A fatal explosion March 31 at a chemical plant in Germany has created a problem for the global automotive industry. According to Bloomberg, the accident has created a “severe” shortage of a plastic resin used in the production of fuel and brake components. This may hinder automotive production over the next few weeks, Michigan-based global automotive parts producer TI Automotive Ltd. told the automotive press.
Blast rocks the industry
IT Automotive Ltd. Chairman William Kozyra stated in a letter to his company’s clients that the resin shortage is “real and immediate.”
“The possibility of production interruptions at some of your facilities in the next few weeks is high,” writes Kozyra.
The blast heard across the industry occurred on March 31 at a plant for German chemical company Evonik Industries AG. The Marl location blast killed two workers and led to the “complete loss” of Cyclododecatriene (CDT), a chemical compound that is needed to produce the resin PA-12. According to Kozyra, global CDT capacity is “very limited.”
Evonik is the world’s primary producer of CDT and the primary supplier of CDT to other chemical companies to produce the PA-12 resin, according to TI Automotive Ltd.’s press release.
Used in automotive fuel and brake components
PA-12 appears in nearly all fuel- and brake-line coatings, flexible hoses and connectors provided to global automakers. Companies like TI Automotive Ltd. supply the products to the automakers, in addition to fuel tanks and fuel pumps. General Motors Co., Ford Motor Co., Toyota Motor Corp. and Volkswagen AG are all beneficiaries of the TI Automotive supply chain.
Automakers prepare for the worst
Global automakers are evaluating whether resin-dependent part supply and related vehicle production schedules will have to be adjusted in order to account for the massive loss of Cyclododecatriene.
“We are aware,” said Toyota spokesman Mike Goss via email. “We are currently assessing the situation in North America. Until that assessment is complete, any impact on our production is unknown.”
Chrysler Group LLC is also preparing to make changes once analysis of the damage to production schedules is complete.
“(We are) monitoring the situation with our supply base,” said company spokeswoman Katie Hepler. “At this time we do not anticipate any production impacts.”

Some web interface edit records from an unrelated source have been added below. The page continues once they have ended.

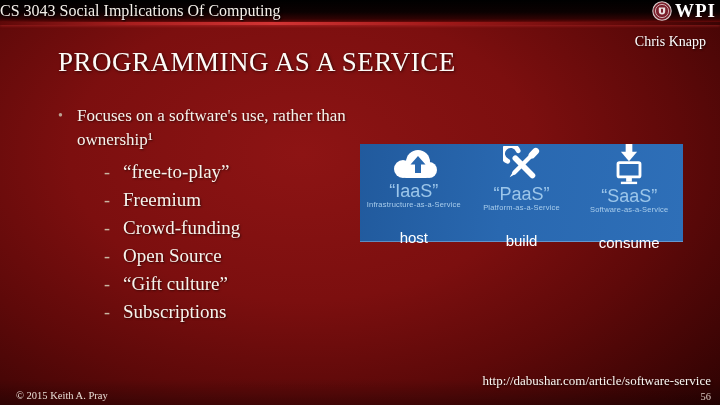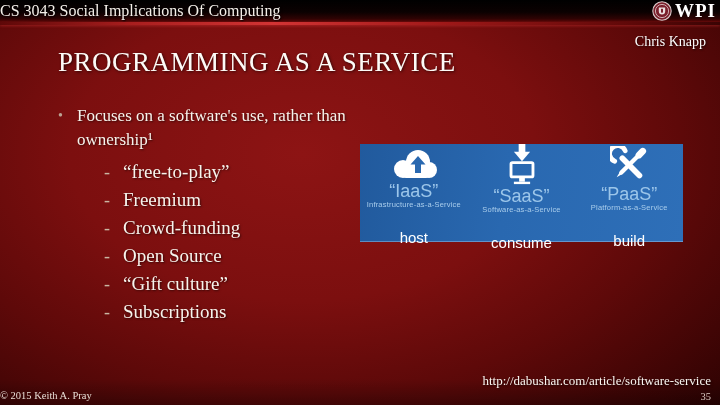--- a/index.html
+++ b/index.html
@@ -41,21 +41,21 @@
     border-bottom:1px solid rgba(185,215,245,.4);
     display:flex;font-family:"Liberation Sans",sans-serif;}
   .diag-col{flex:1;display:flex;flex-direction:column;align-items:center;justify-content:center;padding-top:9px;}
   .diag-icon{height:42px;display:flex;align-items:center;justify-content:center;}
   .diag-acronym{color:#9cc6ea;font-size:18px;line-height:18px;margin-top:1px;}
   .diag-fullname{color:#a9cdec;font-size:7.5px;line-height:9px;letter-spacing:.2px;}
   .diag-action{color:#ffffff;font-size:15px;line-height:17px;margin-top:20px;}
   
   .source-url{position:absolute;right:9px;top:373px;color:#fbf7f2;font-size:13px;
     text-shadow:1px 1px 2px rgba(0,0,0,.6);z-index:4;}
-  .copyright{position:absolute;left:0;top:390px;color:#e9ded6;font-size:10.5px;z-index:4;}
+  .copyright{position:absolute;left:16px;top:390px;color:#e9ded6;font-size:10.5px;z-index:4;}
   .page-number{position:absolute;right:9px;top:391px;color:#dbcbc4;font-size:10.5px;z-index:4;}
 </style>
 </head>
 <body>
 
 <div class="slide">
 
   <div class="topbar">
     <span class="topbar-title">CS 3043 Social Implications Of Computing</span>
     <div class="wpi-logo">
@@ -118,49 +118,49 @@
           </g>
           <polygon points="29,8 36.5,16.5 32,16.5 32,25 26,25 26,16.5 21.5,16.5" fill="#2968b0"></polygon>
         </svg>
       </div>
       <div class="diag-acronym">“IaaS”</div>
       <div class="diag-fullname">Infrastructure-as-a-Service</div>
       <div class="diag-action">host</div>
     </div>
     <div class="diag-col">
       <div class="diag-icon">
+        <svg width="38" height="38" viewBox="0 0 40 40">
+          <g stroke="#ffffff" fill="none">
+            <path d="M5,16 A8.5,8.5 0 1 1 16,5" stroke-width="5" stroke-linecap="round"></path>
+            <line x1="13" y1="13" x2="31" y2="31" stroke-width="6" stroke-linecap="round"></line>
+            <line x1="30" y1="10" x2="12" y2="28" stroke-width="4.5" stroke-linecap="round"></line>
+            <line x1="30.5" y1="9.5" x2="34.5" y2="5.5" stroke-width="7" stroke-linecap="round"></line>
+          </g>
+          <polygon points="7,33 13,29.5 10.5,27" fill="#ffffff"></polygon>
+        </svg>
+      </div>
+      <div class="diag-acronym">“PaaS”</div>
+      <div class="diag-fullname">Platform-as-a-Service</div>
+      <div class="diag-action">build</div>
+    </div>
+    <div class="diag-col">
+      <div class="diag-icon">
         <svg width="40" height="42" viewBox="0 0 40 44">
           <g fill="#ffffff">
             <rect x="16.5" y="0" width="7" height="9"></rect>
             <polygon points="11.5,8 28.5,8 20,18"></polygon>
             <rect x="17" y="35.5" width="6" height="4"></rect>
             <rect x="11.5" y="39.5" width="17" height="2.5"></rect>
           </g>
           <rect x="8.5" y="19.5" width="23" height="15" rx="1.5" fill="none" stroke="#ffffff" stroke-width="3"></rect>
         </svg>
       </div>
       <div class="diag-acronym">“SaaS”</div>
       <div class="diag-fullname">Software-as-a-Service</div>
       <div class="diag-action">consume</div>
     </div>
-    <div class="diag-col">
-      <div class="diag-icon">
-        <svg width="38" height="38" viewBox="0 0 40 40">
-          <g stroke="#ffffff" fill="none">
-            <path d="M5,16 A8.5,8.5 0 1 1 16,5" stroke-width="5" stroke-linecap="round"></path>
-            <line x1="13" y1="13" x2="31" y2="31" stroke-width="6" stroke-linecap="round"></line>
-            <line x1="30" y1="10" x2="12" y2="28" stroke-width="4.5" stroke-linecap="round"></line>
-            <line x1="30.5" y1="9.5" x2="34.5" y2="5.5" stroke-width="7" stroke-linecap="round"></line>
-          </g>
-          <polygon points="7,33 13,29.5 10.5,27" fill="#ffffff"></polygon>
-        </svg>
-      </div>
-      <div class="diag-acronym">“PaaS”</div>
-      <div class="diag-fullname">Platform-as-a-Service</div>
-      <div class="diag-action">build</div>
-    </div>
   </div>
 
   <div class="source-url">http://dabushar.com/article/software-service</div>
   <div class="copyright">© 2015 Keith A. Pray</div>
-  <div class="page-number">35</div>
+  <div class="page-number">56</div>
 
 </div>
 
 </body></html>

Representatives of General Motors, Ford, Nissan and Honda have gone on record as saying that the automakers are currently researching the scope of the resin problem, and no estimates can be made at this time as to whether production will be affected.
Meeting on April 17
TI Automotive Ltd. and major competitors like Cooper-Standard Automotive, Martinrea International Inc. and Rayconnect Inc. have planned a summit meeting for April 17 with global automakers and larger part suppliers regarding the resin shortage.